By examining the performance and capabilities of these techniques, in conjunction with the insights provided in Table 11, we can conclude that the proposed method is superior to other cutting-edge methods for fault detection in suspension systems.

5. Conclusions

This study aimed to investigate the effectiveness of transfer learning in the task of suspension system fault detection using four pretrained DL networks: GoogLeNet, VGG16, AlexNet and ResNet-50. The study focused on classifying seven primary suspension fault conditions (strut mount fault, A-arm bush worn off, lower A-arm ball joint worn off, tie rod ball joint worn off, low pressure in the wheel, strut external damage, strut worn off) and one normal reference state, based on analyzing vibration radar graphs. The trained networks used CNN layers to execute feature extraction, feature selection and classification in a unified manner, resulting in an end-to-end ML method.
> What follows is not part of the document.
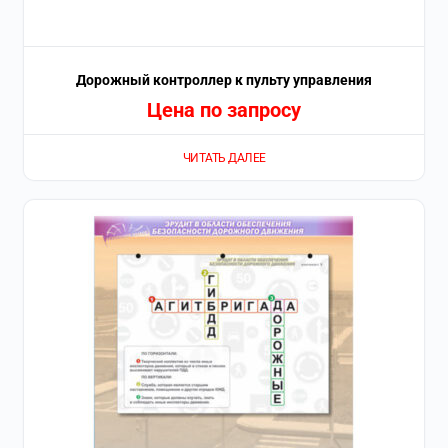
Дорожный контроллер к пульту управления
Цена по запросу
ЧИТАТЬ ДАЛЕЕ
According to the study’s findings, transfer learning combined with ease of experimentation might be a viable solution for suspension system monitoring and the detection of defects. Statistical analysis showed that VGG16 produced the highest accuracy of 98.30%, followed by GoogLeNet, which yielded 96.30% accuracy, while AlexNet and ResNet-50 yielded an accuracy of 95.00% and 96.20%, respectively. VGG16 was chosen as the most optimally performing network and is recommended for performing suspension system fault detection economically. This entire procedure of fault detection in the suspension system with this method is speedy. This makes the model extremely viable to perform the task of fault detection. In terms of future scope, the proposed fault diagnosis system has the potential to be extended to handle multiple faults by integrating the superposition of sensors and accounting for varying speed conditions. Additionally, conducting real-time tests on the proposed method during vehicle operations, particularly for diagnosing suspension system faults using cruise control on a test track under constant load conditions, would yield valuable insights. Certain limitations do exist: the developed model works effectively for the acquired data; the acquisition or simulation of faults require expertise; data acquisition coupled with computational resources is a prime challenge. Finally, the study’s findings have important implications for developing modular and user-friendly defect diagnosis systems that might be implemented into commercially available vehicles for real-time detection.